WORK ITEM
Omitting the images, transcribe the records below exactly as they stand.

───── MATERIALS PROVIDED ─────

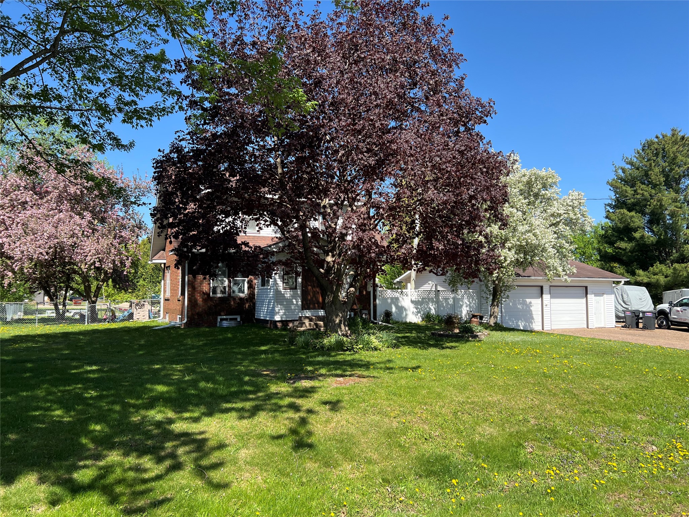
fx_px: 518
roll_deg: +0.4
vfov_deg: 53.1
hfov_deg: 67.3
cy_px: 258
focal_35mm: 26
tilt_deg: +4.4
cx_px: 344
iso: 50
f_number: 1.5
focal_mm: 5.7
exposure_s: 1/1934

─────

EXERCISE RESULT
fx_px: 518
roll_deg: +0.4
vfov_deg: 53.1
hfov_deg: 67.3
cy_px: 258
focal_35mm: 26
tilt_deg: +4.4
cx_px: 344
iso: 50
f_number: 1.5
focal_mm: 5.7
exposure_s: 1/1934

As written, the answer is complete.